Thoughts are just that: thoughts. They’re not facts or artefacts. They’re not necessarily true or correct. But, boy, are they powerful!

I believe storytelling and listening to stories is part of what makes us human and it’s something people have always done. We do it to make sense of our world and how we experience it.

As a writer, stories are my thing. I love the whole process of crafting a story from initial thought to finished novel.

As a reader, I love to be told a story, to be transported, taken out of myself by someone else’s thoughts and words.

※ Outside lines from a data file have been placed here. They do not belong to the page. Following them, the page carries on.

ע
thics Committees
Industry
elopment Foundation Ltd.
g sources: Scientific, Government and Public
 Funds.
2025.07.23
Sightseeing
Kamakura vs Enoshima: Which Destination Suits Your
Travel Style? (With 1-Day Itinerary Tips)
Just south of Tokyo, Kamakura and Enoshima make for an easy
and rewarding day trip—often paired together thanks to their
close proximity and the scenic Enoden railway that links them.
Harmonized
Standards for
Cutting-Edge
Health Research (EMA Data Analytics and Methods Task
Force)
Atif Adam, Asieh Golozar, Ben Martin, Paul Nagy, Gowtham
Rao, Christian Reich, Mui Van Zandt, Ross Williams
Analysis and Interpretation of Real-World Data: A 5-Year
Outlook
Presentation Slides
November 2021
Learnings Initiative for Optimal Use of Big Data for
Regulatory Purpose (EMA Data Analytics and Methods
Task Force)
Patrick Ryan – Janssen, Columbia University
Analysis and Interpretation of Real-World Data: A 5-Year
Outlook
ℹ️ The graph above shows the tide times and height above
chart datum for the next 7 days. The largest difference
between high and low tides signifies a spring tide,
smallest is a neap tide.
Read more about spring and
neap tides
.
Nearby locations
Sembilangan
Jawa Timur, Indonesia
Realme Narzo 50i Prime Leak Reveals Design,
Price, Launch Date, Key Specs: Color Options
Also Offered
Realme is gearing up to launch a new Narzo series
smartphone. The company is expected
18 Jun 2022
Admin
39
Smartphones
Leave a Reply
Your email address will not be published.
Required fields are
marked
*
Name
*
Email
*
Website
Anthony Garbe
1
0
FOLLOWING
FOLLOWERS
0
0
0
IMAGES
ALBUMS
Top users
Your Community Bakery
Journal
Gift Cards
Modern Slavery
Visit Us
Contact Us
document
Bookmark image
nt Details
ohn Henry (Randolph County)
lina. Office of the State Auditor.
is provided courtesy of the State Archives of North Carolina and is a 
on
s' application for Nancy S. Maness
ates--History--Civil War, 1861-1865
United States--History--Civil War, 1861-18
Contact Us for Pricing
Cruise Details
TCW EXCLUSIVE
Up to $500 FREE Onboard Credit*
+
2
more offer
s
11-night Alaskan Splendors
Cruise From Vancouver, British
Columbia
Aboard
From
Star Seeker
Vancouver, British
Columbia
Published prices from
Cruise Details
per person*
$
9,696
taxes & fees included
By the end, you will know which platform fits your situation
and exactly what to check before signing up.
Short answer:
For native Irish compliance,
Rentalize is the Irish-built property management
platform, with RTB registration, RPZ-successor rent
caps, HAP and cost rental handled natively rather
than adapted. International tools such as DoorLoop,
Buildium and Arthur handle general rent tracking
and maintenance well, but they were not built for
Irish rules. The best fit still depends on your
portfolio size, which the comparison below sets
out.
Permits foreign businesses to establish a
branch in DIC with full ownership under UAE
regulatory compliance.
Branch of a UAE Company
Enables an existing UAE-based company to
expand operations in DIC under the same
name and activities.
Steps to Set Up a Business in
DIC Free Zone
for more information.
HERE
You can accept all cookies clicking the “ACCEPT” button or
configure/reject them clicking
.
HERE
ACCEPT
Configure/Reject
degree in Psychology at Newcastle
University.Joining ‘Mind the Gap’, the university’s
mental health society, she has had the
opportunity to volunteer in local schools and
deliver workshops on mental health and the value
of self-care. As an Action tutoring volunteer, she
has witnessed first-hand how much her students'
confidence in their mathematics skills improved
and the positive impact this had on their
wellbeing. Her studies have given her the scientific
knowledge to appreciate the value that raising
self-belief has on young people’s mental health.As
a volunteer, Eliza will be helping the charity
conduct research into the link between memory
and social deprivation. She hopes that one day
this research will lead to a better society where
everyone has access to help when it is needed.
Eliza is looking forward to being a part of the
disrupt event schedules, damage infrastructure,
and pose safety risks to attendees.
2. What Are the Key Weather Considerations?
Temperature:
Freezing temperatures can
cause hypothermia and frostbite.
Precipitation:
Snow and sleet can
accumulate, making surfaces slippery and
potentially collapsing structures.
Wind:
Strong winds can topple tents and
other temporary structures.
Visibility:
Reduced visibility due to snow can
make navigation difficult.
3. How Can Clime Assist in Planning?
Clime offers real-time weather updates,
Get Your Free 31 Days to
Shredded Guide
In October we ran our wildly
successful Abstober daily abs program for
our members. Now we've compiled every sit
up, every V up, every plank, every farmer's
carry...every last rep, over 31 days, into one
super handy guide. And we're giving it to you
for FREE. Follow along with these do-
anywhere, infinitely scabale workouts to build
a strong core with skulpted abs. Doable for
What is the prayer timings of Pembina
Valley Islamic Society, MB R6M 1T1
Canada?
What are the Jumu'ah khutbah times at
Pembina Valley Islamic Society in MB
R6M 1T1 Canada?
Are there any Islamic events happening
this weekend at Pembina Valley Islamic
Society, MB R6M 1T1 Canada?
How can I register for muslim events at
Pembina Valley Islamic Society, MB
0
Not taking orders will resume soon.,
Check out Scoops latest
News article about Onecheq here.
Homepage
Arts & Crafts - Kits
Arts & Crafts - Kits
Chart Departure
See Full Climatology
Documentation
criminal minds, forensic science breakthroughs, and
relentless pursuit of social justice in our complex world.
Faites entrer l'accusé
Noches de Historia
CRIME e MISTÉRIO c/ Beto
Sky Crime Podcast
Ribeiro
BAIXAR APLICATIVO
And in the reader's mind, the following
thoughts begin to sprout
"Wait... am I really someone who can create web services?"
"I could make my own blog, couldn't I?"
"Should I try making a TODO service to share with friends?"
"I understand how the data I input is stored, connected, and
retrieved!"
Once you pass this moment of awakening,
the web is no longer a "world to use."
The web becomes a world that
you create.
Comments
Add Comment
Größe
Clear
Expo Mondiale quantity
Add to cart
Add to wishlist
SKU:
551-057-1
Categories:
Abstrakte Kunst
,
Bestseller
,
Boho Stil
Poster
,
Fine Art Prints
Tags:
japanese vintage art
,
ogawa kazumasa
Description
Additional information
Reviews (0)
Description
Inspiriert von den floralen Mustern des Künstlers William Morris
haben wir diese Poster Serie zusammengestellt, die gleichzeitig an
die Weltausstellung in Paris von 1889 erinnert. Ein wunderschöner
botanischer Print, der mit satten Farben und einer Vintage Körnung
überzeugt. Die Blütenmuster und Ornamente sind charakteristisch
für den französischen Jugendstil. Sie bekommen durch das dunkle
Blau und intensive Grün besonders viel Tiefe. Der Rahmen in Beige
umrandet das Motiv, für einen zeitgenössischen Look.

But there’s an aspect of storytelling that’s not so positive and not so enjoyable. And that can be the uncrafted, unedited stories we tell ourselves.

The Story Goblin

Many of us succumb to the goading and taunting of our own thoughts. I know I do. The story goblin in our heads knows all our baggage, all our triggers, all our awful ‘what if’ scenarios and it’s all too ready to jump right in there and take control. Next stop: horrible, out of control anxiety or a drastic drop in self-esteem.

However, if we’re aware of what’s happening, then we can take back a bit of control. Otherwise those powerful stories will sabotage us and may seriously affect our mental health.

While it’s true we can’t control everything that happens, we do have some say in how we react.

So if you make a mistake, or get hurt, or are presented with a stressful or unfamiliar situation, it’s healthier not to go off on one. Don’t follow that goblin down the route to ‘I’m such an idiot,’ or ‘I should have expected it and I deserve it’ or ‘this is going to end unbearably badly’.

Edit or delete

So what can we do? How can we get a bit of control over the stories we’re telling ourselves? Well we can:

*STOP. RECOGNISE WHAT’S HAPPENING. BREATHE. PUT THAT NEGATIVE STORY AND THE GOBLIN IN LIDDED AND LOCKED BOX. LEAVE IT THERE.*

THEN

Redraft and reshape

Show yourself some compassion. Forgive yourself. And don’t have catastrophe mode as an automatic, default setting. Be realistic.

We can’t prevent our thoughts. We all have them. We can’t function without them. But we can employ an inner editor. We can decide on what are the useful, truthful and inspiring stories. Yes we can still get stuff wrong, hurt or be hurt, find ourselves in scary situations, BUT we are also the editors of the stories we tell ourselves about our lives. We can control our reactions. We can shape our own stories.

Are you stalked by a version of the story goblin? Or have you learned ways to be the active author of the stories you tell yourself?